## [Aufgabenstellung 1]
Schreiben Sie aus der Predigt den Abschnitt ab, der mit „Hebt eure Augen in“ beginnt und mit „wenig geschlafen habe?“ endet.
## [Aufgabenstellung 2]
Geben Sie den Absatz der Predigt, der mit „Gott setzt auf die Kraft seiner alten Worte“ beginnt, in kürzerer Form wieder und behalten Sie dabei seine wesentlichen Aussagen bei.

## [Textauszug]
__________

Predigt zum 19. April 2020: Jesaja 40,26-31

 

 

 

 

Hebt eure Augen in die Höhe und seht!                        

vollständiger Bibeltext                                   am Ende des Artikels

 

Gott meldet sich zu Wort und spricht, traut sich das zu, uns zu erreichen. Wie oft wünsche ich mir, dass Gott das tut, wenn ich morgens früh nach dem Aufwachen zu beten versuche, und in Gedanken wieder und wieder abschweife, keinen Ausweg aus meinem eigenen Gedankenkarussell finde oder von meiner Müdigkeit eingeholt werde, weil ich zu wenig geschlafen habe?

Gott setzt auf die Kraft seiner alten Worte. Sie haben den Juden und Jüdinnen gut getan, die an den Ufern von Euphrat und Tigris, in Babylon gesessen und geweint haben: weil der Tempel in Jerusalem in Schutt und Asche liegt und die Stadtmauern und viele Häuser auch. Und weil die geschundene Stadt so unerreichbar weit weg ist, und Gott in ähnlich weiter Ferne, mindestens.

Gebe Gott, dass seine Worte etwas in Deinem und meinem Herzen in Gang bringen und in unserem Verstand!

„Hebt eure Augen nach oben! Seht, wer diese alle geschaffen hat! Ihre ganze Schar führt er heraus. Er ruft sie alle mit Namen.So viel Macht, eine so starke Kraft! Keins von ihnen fehlt.“

Ich kann mich nicht erinnern, wann ich zum letzten Mal in den nächtlichen Sternenhimmel gesehen habe. Das Leuchten der Sterne vor dem tiefblauen, fast schwarzen Nachthimmel sieht wunderschön aus. Aber wenn ich allein damit bin und anfange über die unendlichen Entfernungen nachzudenken, die Millionen von Lichtjahren, bekomme ich mulmige Gefühle. Als Kind war das schon so. Wie unfassbar winzig und unbedeutend sind wir und unser blauer Planet.

Unser Gott schert sich nicht um meine Grübelei, nicht um mein Beeindrucktsein durch Urknalltheorien und die Rechenspiele der Naturwissenschaftler*innen. Er erinnert Dich und mich. Ich rufe sie mit Namen auf. Ich kenne ihre Zahl. Keiner von ihnen geht mir verloren.

__________

## [Datenauszug]

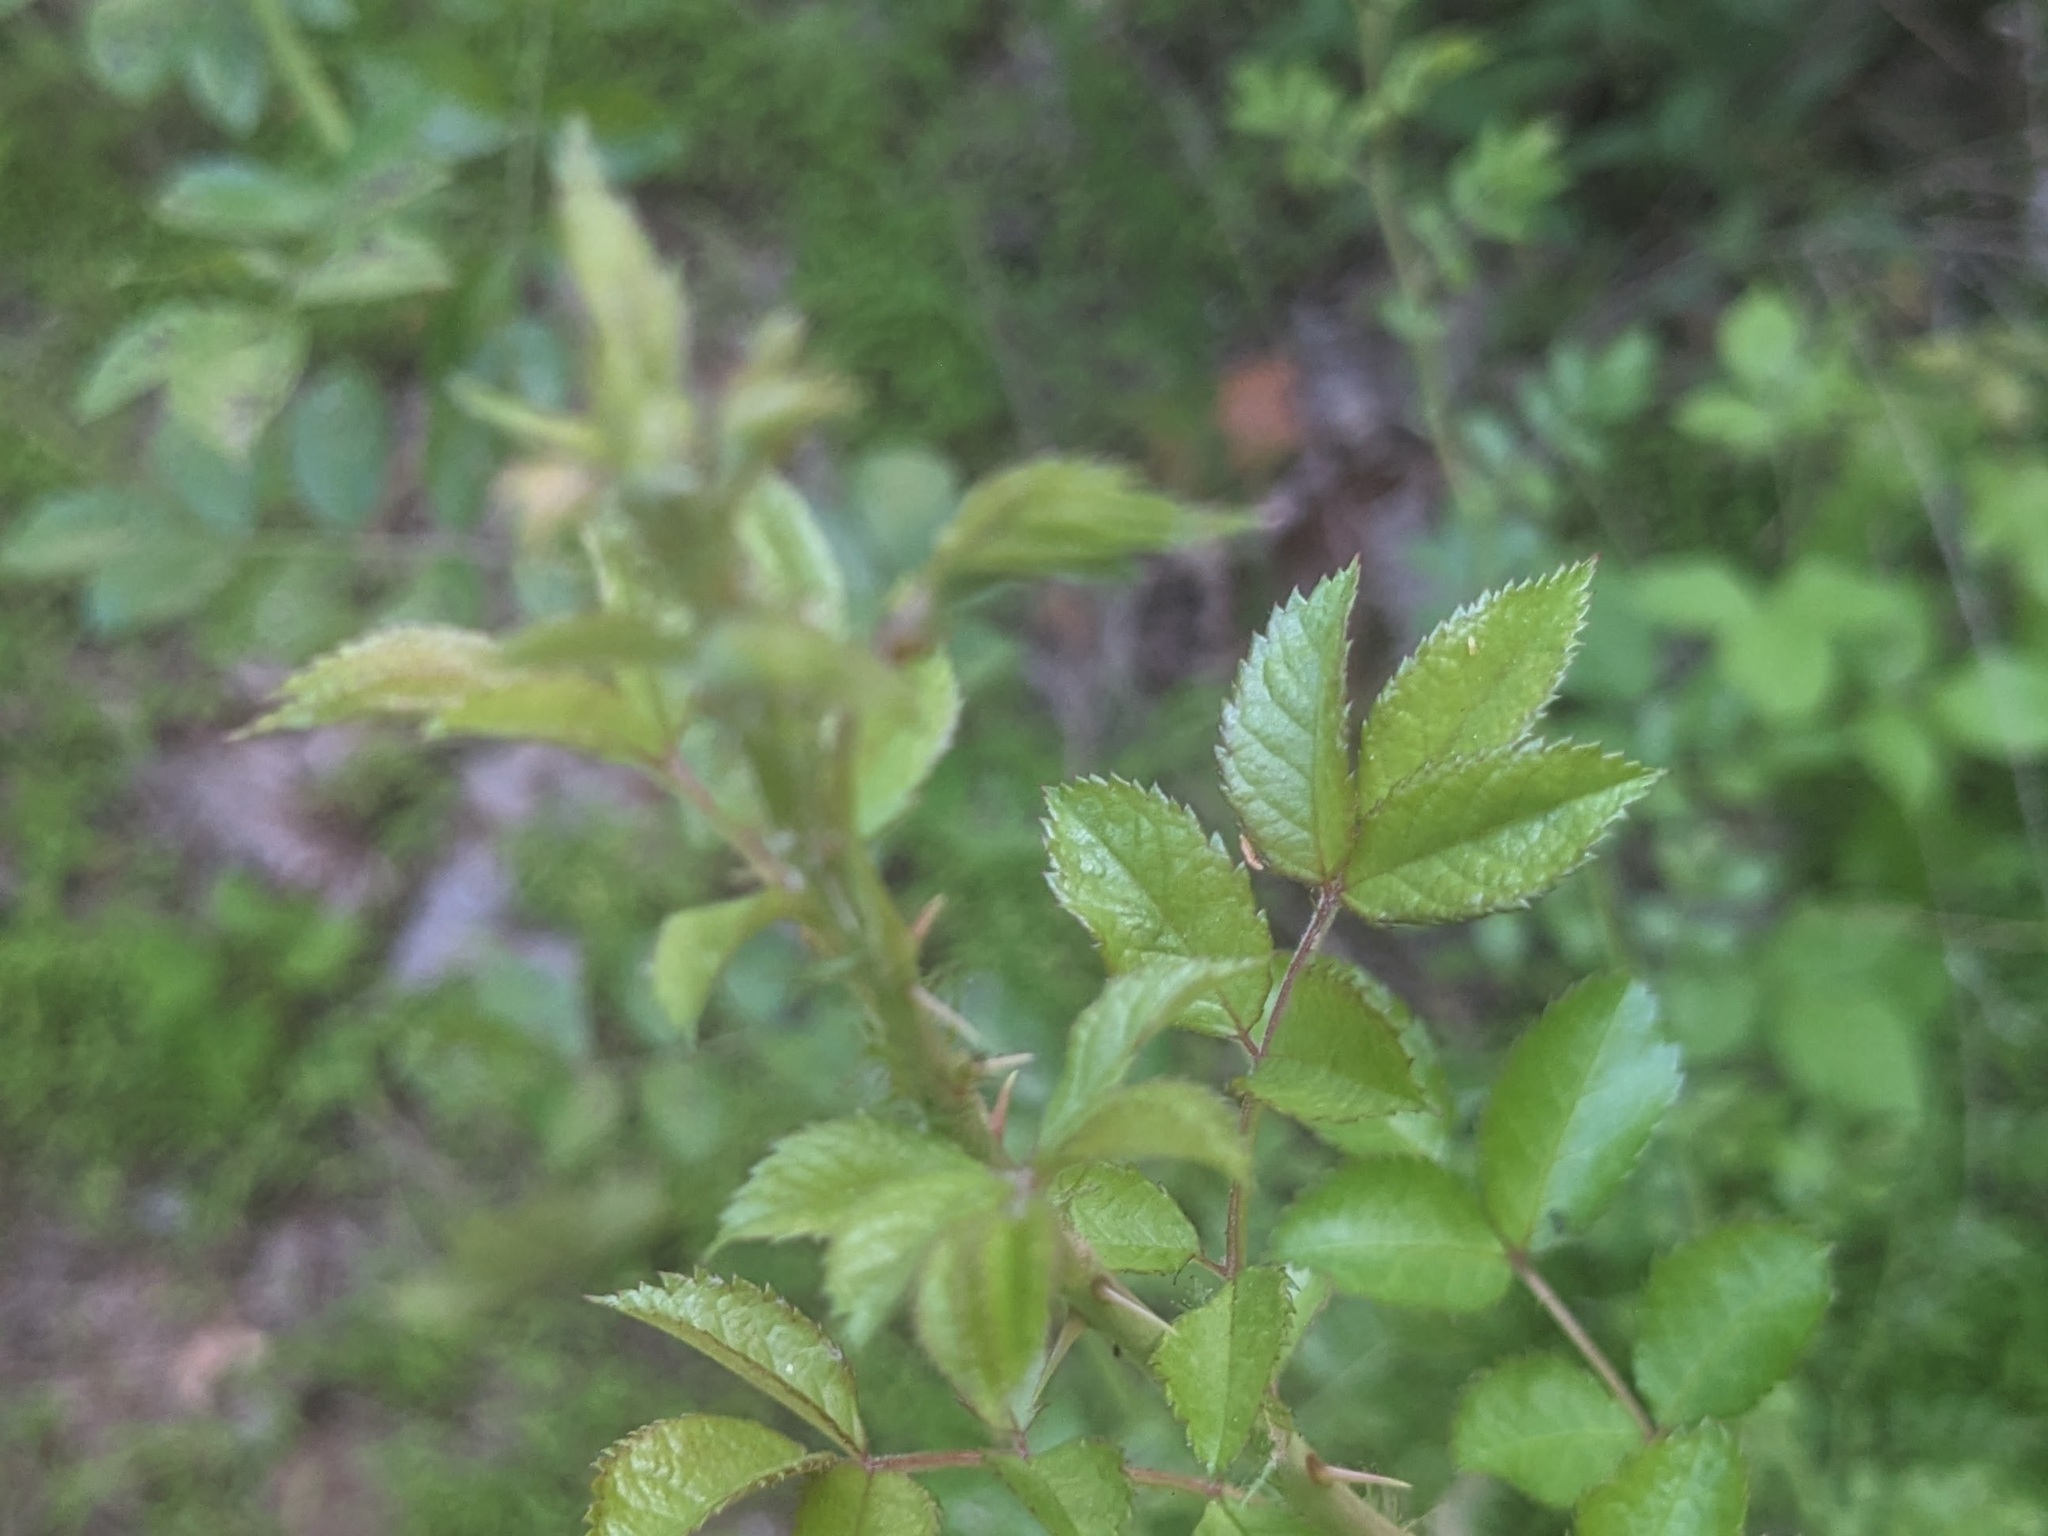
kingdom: Plantae
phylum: Tracheophyta
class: Magnoliopsida
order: Rosales
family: Rosaceae
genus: Rosa
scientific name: Rosa multiflora
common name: Multiflora rose
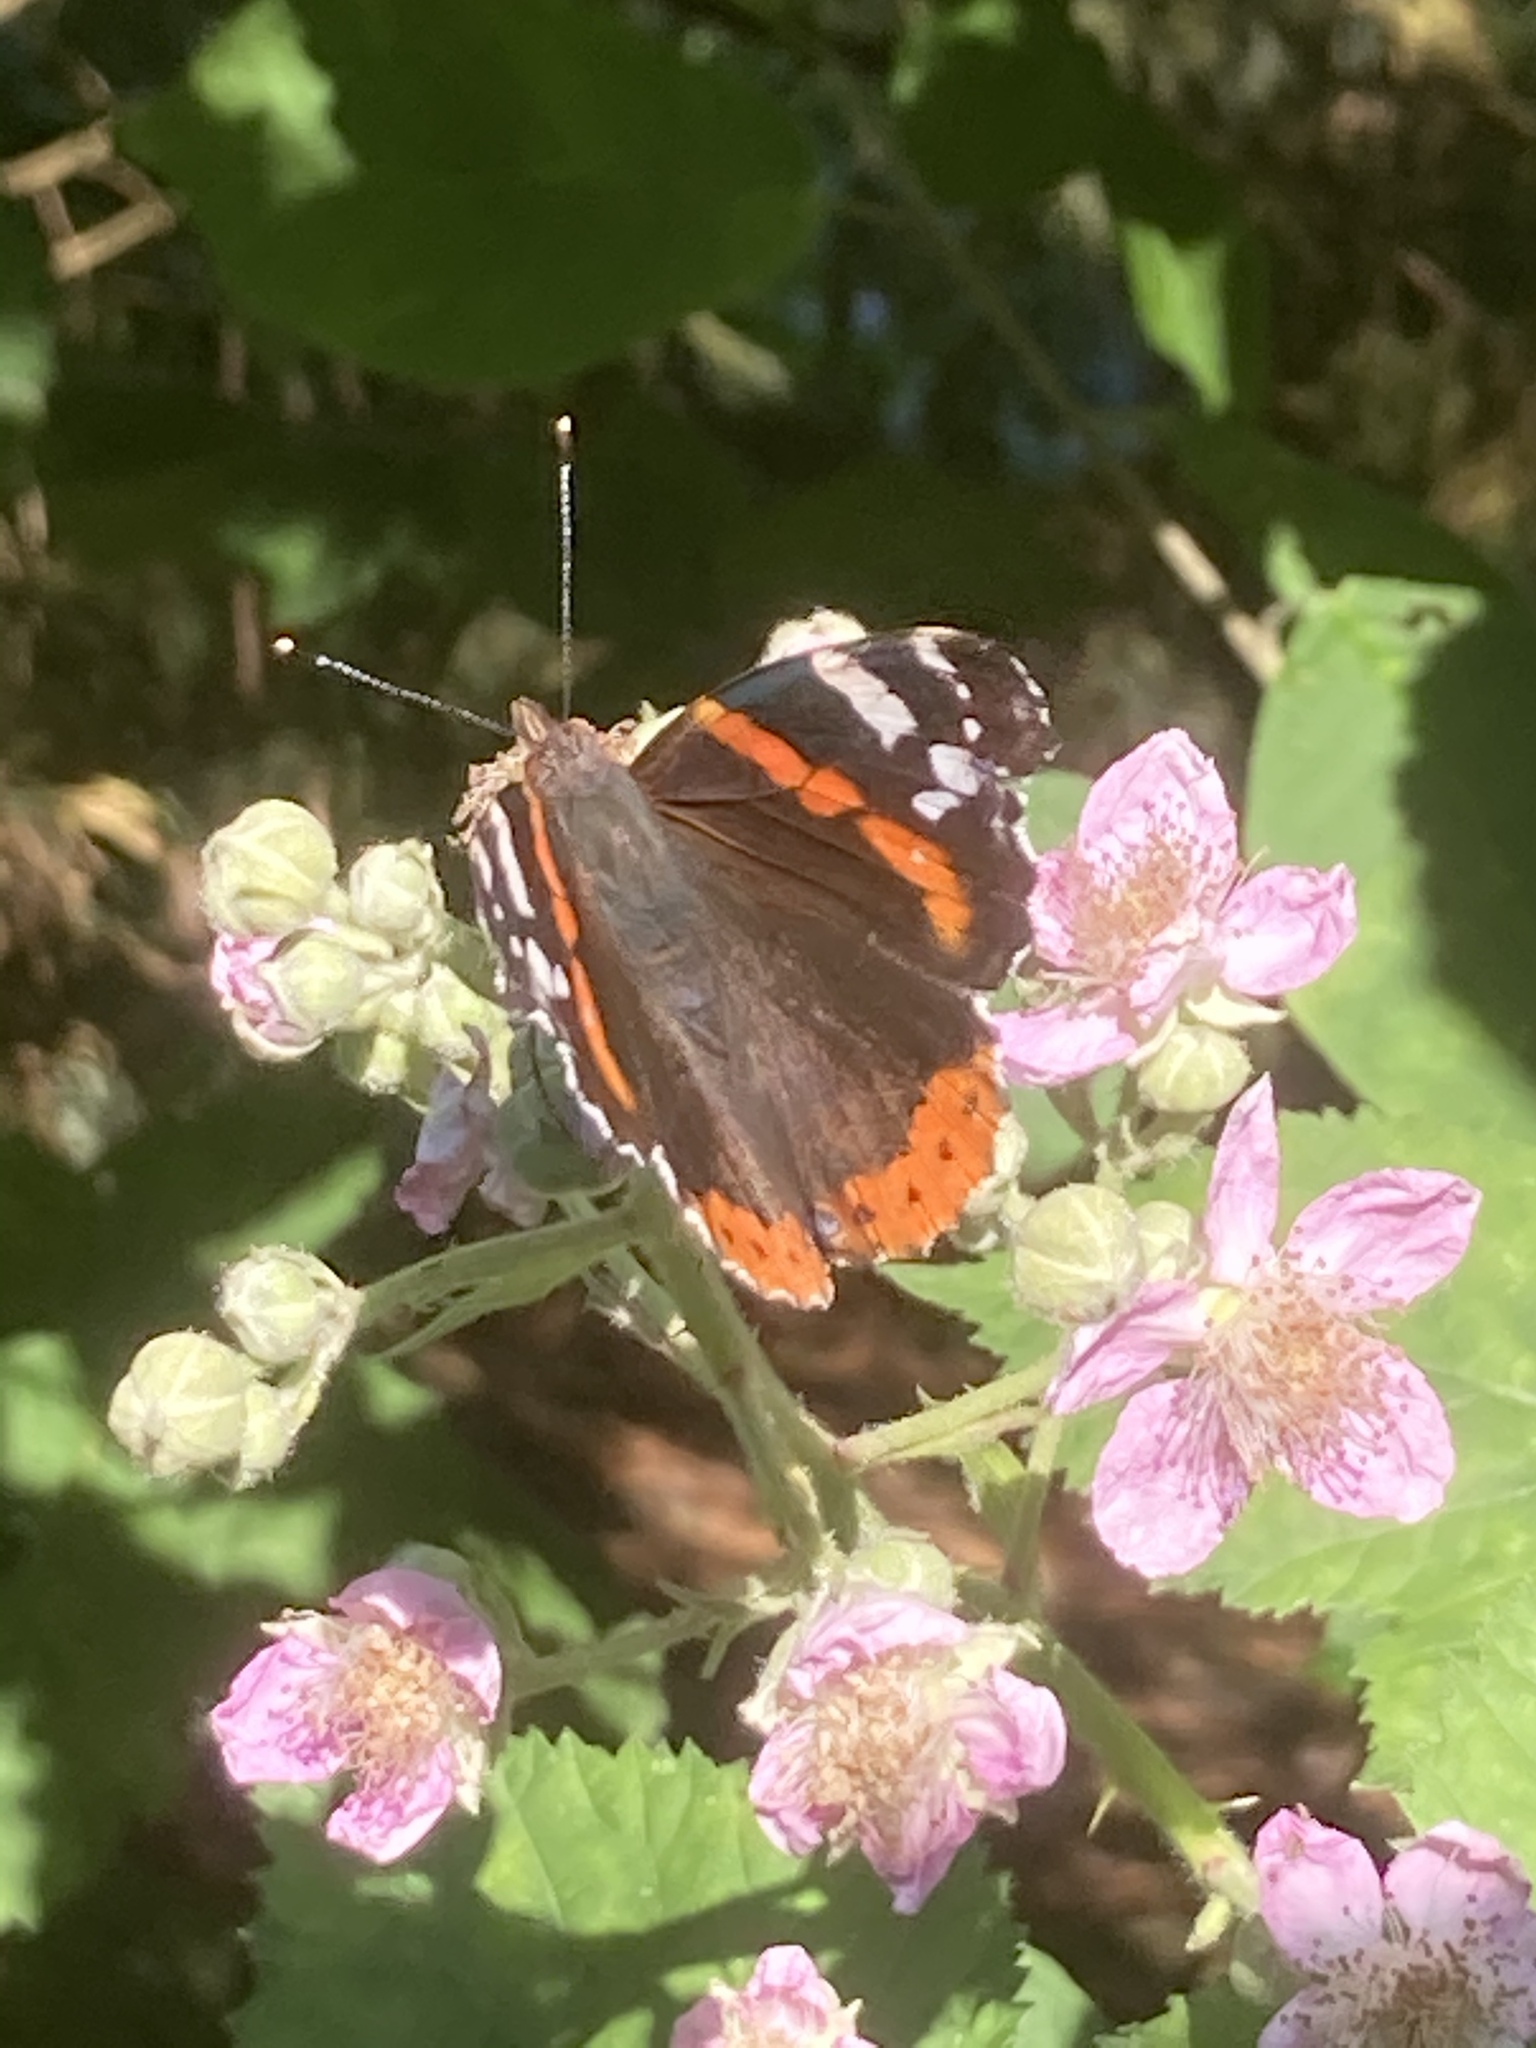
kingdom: Animalia
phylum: Arthropoda
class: Insecta
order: Lepidoptera
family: Nymphalidae
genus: Vanessa
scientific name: Vanessa atalanta
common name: Red admiral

__________

## [Vollständige Antwort 1]
Hebt eure Augen in die Höhe und seht!                        

vollständiger Bibeltext                                   am Ende des Artikels

 

Gott meldet sich zu Wort und spricht, traut sich das zu, uns zu erreichen. Wie oft wünsche ich mir, dass Gott das tut, wenn ich morgens früh nach dem Aufwachen zu beten versuche, und in Gedanken wieder und wieder abschweife, keinen Ausweg aus meinem eigenen Gedankenkarussell finde oder von meiner Müdigkeit eingeholt werde, weil ich zu wenig geschlafen habe?

## [Vollständige Antwort 2]
Gott vertraut auf die Kraft seiner alten Worte. Diese Worte taten den Juden und Jüdinnen gut, die in Babylon an Euphrat und Tigris saßen und weinten. Der Grund war, dass der Tempel in Jerusalem, die Stadtmauern und viele Häuser zerstört waren. Außerdem war die Stadt unerreichbar weit entfernt, und Gott schien mindestens ebenso fern zu sein.